* EXERCISE:
State how many lines in the listing below contain the string "mengatakan". Reply with the number alone.

[Saved data entries]
☆ ☆ ☆ ☆

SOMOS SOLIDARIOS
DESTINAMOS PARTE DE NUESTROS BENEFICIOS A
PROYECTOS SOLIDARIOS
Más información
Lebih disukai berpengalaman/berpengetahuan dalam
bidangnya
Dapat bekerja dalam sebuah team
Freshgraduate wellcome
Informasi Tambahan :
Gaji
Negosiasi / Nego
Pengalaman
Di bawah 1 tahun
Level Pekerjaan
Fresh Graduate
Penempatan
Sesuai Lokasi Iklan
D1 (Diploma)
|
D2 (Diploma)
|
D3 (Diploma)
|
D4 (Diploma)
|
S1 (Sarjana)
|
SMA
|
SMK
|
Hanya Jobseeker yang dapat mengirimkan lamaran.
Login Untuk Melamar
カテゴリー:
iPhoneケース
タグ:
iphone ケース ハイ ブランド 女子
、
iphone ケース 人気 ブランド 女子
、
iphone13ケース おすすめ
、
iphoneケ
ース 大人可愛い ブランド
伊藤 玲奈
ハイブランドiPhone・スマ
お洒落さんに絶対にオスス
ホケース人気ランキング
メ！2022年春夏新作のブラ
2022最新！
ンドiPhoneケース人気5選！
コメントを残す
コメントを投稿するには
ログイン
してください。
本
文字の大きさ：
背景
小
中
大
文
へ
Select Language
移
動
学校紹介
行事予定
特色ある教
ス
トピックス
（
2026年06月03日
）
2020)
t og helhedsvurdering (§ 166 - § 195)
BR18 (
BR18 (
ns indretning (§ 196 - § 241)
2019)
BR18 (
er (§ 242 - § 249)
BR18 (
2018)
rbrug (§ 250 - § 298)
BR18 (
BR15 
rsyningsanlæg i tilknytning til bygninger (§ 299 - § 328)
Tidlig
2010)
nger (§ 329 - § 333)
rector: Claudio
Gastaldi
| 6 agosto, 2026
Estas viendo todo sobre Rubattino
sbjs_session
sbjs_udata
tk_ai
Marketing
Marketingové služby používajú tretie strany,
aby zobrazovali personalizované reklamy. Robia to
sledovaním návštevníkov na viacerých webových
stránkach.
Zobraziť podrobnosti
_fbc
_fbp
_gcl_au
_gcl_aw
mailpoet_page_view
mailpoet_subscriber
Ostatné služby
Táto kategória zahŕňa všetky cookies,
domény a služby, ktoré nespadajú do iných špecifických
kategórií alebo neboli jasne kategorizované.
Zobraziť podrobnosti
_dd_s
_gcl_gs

☆ ☆ ☆ ☆

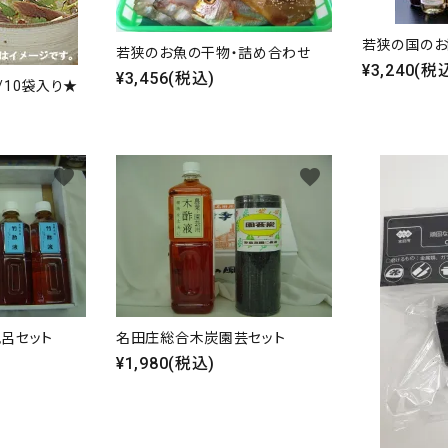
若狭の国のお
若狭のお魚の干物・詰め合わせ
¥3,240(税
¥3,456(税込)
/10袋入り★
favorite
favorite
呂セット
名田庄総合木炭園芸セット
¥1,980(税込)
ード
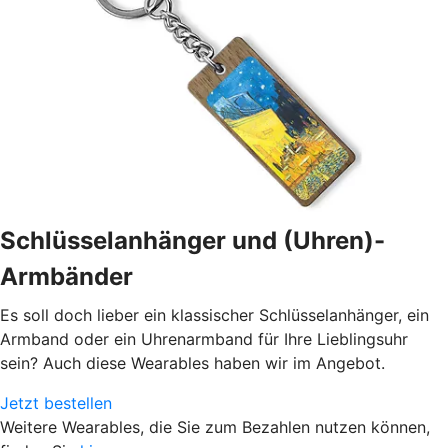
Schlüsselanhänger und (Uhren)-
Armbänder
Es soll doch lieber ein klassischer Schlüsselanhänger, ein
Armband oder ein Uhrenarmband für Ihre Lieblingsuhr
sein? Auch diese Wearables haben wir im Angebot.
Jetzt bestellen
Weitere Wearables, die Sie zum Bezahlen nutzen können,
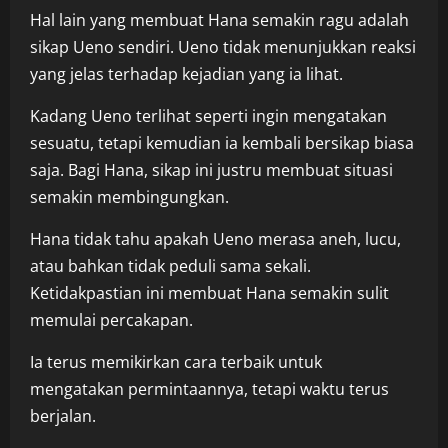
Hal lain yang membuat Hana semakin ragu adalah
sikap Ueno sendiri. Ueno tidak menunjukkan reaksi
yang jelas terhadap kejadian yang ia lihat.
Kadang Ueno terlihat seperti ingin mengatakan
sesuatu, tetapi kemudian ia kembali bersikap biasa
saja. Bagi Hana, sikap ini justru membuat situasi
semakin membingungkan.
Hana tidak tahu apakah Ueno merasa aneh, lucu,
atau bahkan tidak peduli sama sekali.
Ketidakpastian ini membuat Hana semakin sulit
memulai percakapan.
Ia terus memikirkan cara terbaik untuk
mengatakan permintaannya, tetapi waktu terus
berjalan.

☆ ☆ ☆ ☆

* RESPONSE AREA:
2